New releases 2021 - 'Instant Gratification', 'Savoury' and 'So Long' in all digital stores.
Ian Van Oosterhout, professionally known as Cascadian is a Canadian singer/songwriter living in Southwestern Ontario. Grounded in guitar-driven instrumentals, Ian is exploring a whole new experience - the power of voice. And he's giving free reign to a choir of deep-chested resonant vocals, along with upper register vocals that are hauntingly critical and soulful. Hypnotic and addictive.
In his words: ‘Every child is an artist. The problem is how to remain an artist once we grow up’ – Pablo Picasso. This resonates well with me because I have seen so many people come and go from music and arts. People grow up thinking “I need to get a real job” and “stop wasting my time” and they lose their sense of wonder and creativity. I feel like every person should be a little child-like in this sense in order to escape the mundanity and repetition of everyday life. The power to create is one of the many great things that make us human and should be embraced by all. I want my work to evoke feelings, emotions and make people smile or be happy or even have a good cry.
Ian is adept at alternating rhythms and changing direction with vocals that are focused and powerful. He recollects childhood: One of my earliest memories is being at a wedding and falling asleep in front of the giant speakers blasting loud enough to shake the cake. As a kid when I brushed my teeth, I would do it in rhythms and open/close my mouth to change the pitch of the brushing sound. I remember always tapping rhythms or humming a tune. My parents took notice and put me into piano lessons in elementary school, then I noticed my brother’s guitar around age thirteen. He wouldn’t let me play it, so I would sneak in his room when he wasn’t around and play it anyway. One day, I inevitably broke a string and tried to cover it up, but shockingly, my plan of laying a plastic antennae across the fretboard to make it look like it fell and broke the string didn’t work. Confronting me he told me to play him something and show him what I’d been doing. I played the intro to Sweet Child of Mine, and my brother said, “Well… alright, you can play it.”
Quickly Ian is unleashing his voice with an uninhibited outpouring of theme-driven lyrics that reflect our symbolic pendulums. He reflects: : I got into metal at a very young age (thanks, brothers) and then convinced myself everything else was crap and not worth listening to. It took me until a few years ago to realize there’s an entire world of music out there that I’d just been leaving untapped and unexplored. Now, metal still holds a special place in my heart and I still love heavy music, but I’ve also discovered a powerful love for blues, country, jazz, contemporary, pop, dance, funk… basically, anything that evokes any sort of emotion and/or puts a smile on my face is worth listening to in my books.
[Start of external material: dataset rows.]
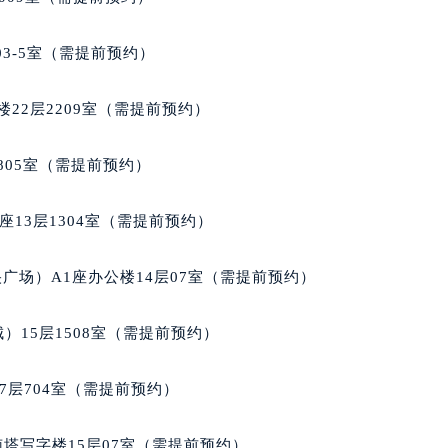
玛强尼售后服务中心（需提前预约）
尼售后服务中心（需提前预约）
03-5室（需提前预约）
尼售后服务中心（需提前预约）
尼售后服务中心（需提前预约）
22层2209室（需提前预约）
强尼售后服务中心（需提前预约）
强尼售后服务中心（需提前预约）
805室（需提前预约）
强尼售后服务中心（需提前预约）
玛强尼售后服务中心（需提前预约）
13层1304室（需提前预约）
玛强尼售后服务中心（需提前预约）
路交叉口帕玛强尼售后服务中心（需提前预约）
广场）A1座办公楼14层07室（需提前预约）
尼售后服务中心（需提前预约）
尼售后服务中心（需提前预约）
）15层1508室（需提前预约）
尼售后服务中心（需提前预约）
售后服务中心（需提前预约）
7层704室（需提前预约）
尼售后服务中心（需提前预约）
玛强尼售后服务中心（需提前预约）
南塔写字楼15层07室（需提前预约）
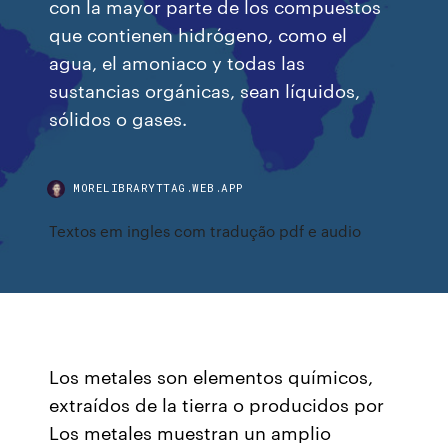
con la mayor parte de los compuestos
que contienen hidrógeno, como el
agua, el amoniaco y todas las
sustancias orgánicas, sean líquidos,
sólidos o gases.
MORELIBRARYTTAG.WEB.APP
Textos em ingles com tradução pdf e audio
Los metales son elementos químicos,
extraídos de la tierra o producidos por
Los metales muestran un amplio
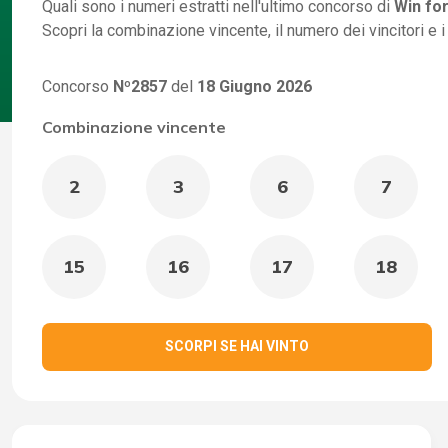
Quali sono i numeri estratti nell'ultimo concorso di
Win for
Scopri la combinazione vincente, il numero dei vincitori e 
Concorso
Nº2857
del
18 Giugno 2026
Combinazione vincente
2
3
6
7
15
16
17
18
SCORPI SE HAI VINTO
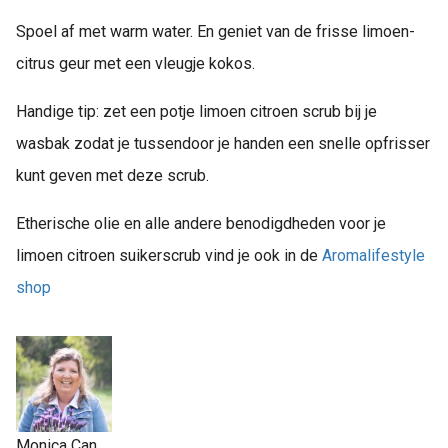
Spoel af met warm water. En geniet van de frisse limoen-
citrus geur met een vleugje kokos.
Handige tip: zet een potje limoen citroen scrub bij je
wasbak zodat je tussendoor je handen een snelle opfrisser
kunt geven met deze scrub.
Etherische olie en alle andere benodigdheden voor je
limoen citroen suikerscrub vind je ook in de
Aromalifestyle
shop
Monica Can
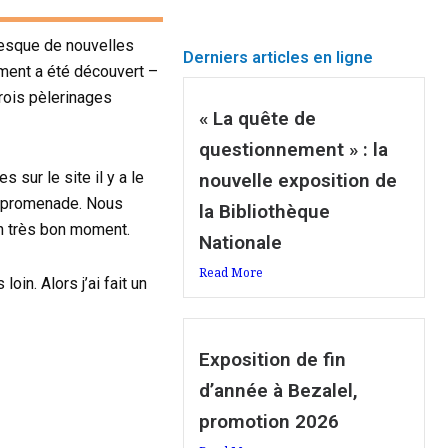
presque de nouvelles
Derniers articles en ligne
mment a été découvert –
trois pèlerinages
« La quête de
questionnement » : la
 sur le site il y a le
nouvelle exposition de
te promenade. Nous
la Bibliothèque
un très bon moment.
Nationale
Read More
in. Alors j’ai fait un
Exposition de fin
d’année à Bezalel,
promotion 2026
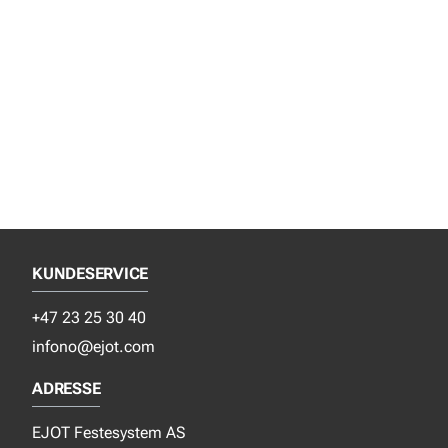
KUNDESERVICE
+47 23 25 30 40
infono@ejot.com
ADRESSE
EJOT Festesystem AS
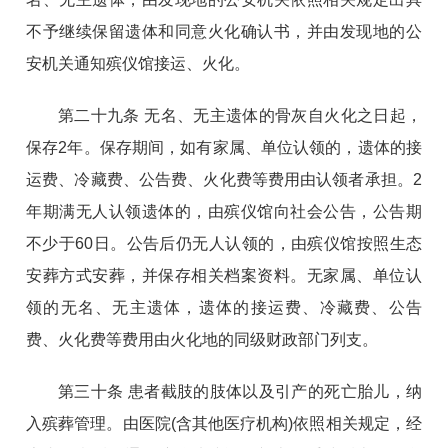
不予继续保留遗体和同意火化确认书，并由发现地的公
安机关通知殡仪馆接运、火化。
第二十九条 无名、无主遗体的骨灰自火化之日起，
保存2年。保存期间，如有家属、单位认领的，遗体的接
运费、冷藏费、公告费、火化费等费用由认领者承担。2
年期满无人认领遗体的，由殡仪馆向社会公告，公告期
不少于60日。公告后仍无人认领的，由殡仪馆按照生态
安葬方式安葬，并保存相关档案资料。无家属、单位认
领的无名、无主遗体，遗体的接运费、冷藏费、公告
费、火化费等费用由火化地的同级财政部门列支。
第三十条 患者截肢的肢体以及引产的死亡胎儿，纳
入殡葬管理。由医院(含其他医疗机构)依照相关规定，经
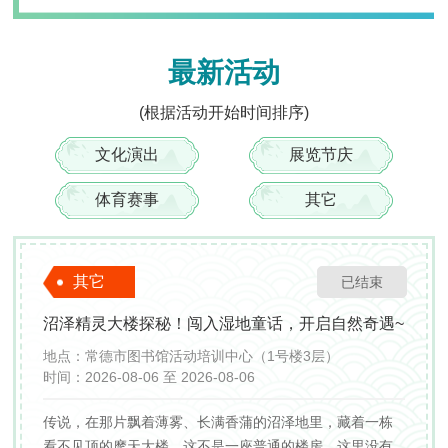
2026年08月
最新活动
(根据活动开始时间排序)
一
二
三
四
五
文化演出
展览节庆
27
28
29
30
31
3
4
5
6
7
体育赛事
其它
10
11
12
13
14
17
18
19
20
21
其它
已结束
24
25
26
27
28
沼泽精灵大楼探秘！闯入湿地童话，开启自然奇遇~
地点：
常德市图书馆活动培训中心（1号楼3层）
31
1
2
3
4
时间：
2026-08-06 至 2026-08-06
传说，在那片飘着薄雾、长满香蒲的沼泽地里，藏着一栋
看不见顶的摩天大楼。这不是一座普通的楼房，这里没有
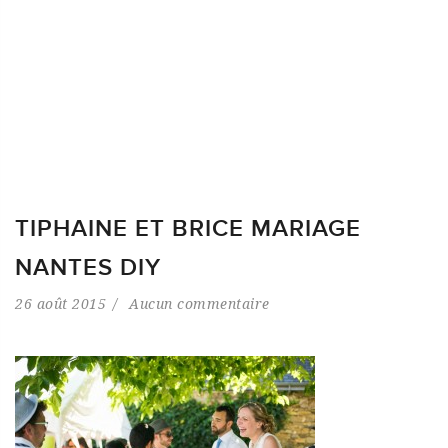
TIPHAINE ET BRICE MARIAGE
NANTES DIY
26 août 2015
Aucun commentaire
There is an undeniable quest for truth in descent and ascendance, always telling the story with his revolutionary instrumentals and evolving vocals that are like a mythical creature waiting to make history. Ian says: : What is most difficult for me in writing music are lyrics. Articulating how I’m feeling comes out much more naturally in the form of melody, and I usually rewrite a song seven or eight times then end up not using it anyway. Saying “I’m finished” and moving on is difficult too. Singing and writing lyrics are new developments compared to my evolving eighteen years of guitar.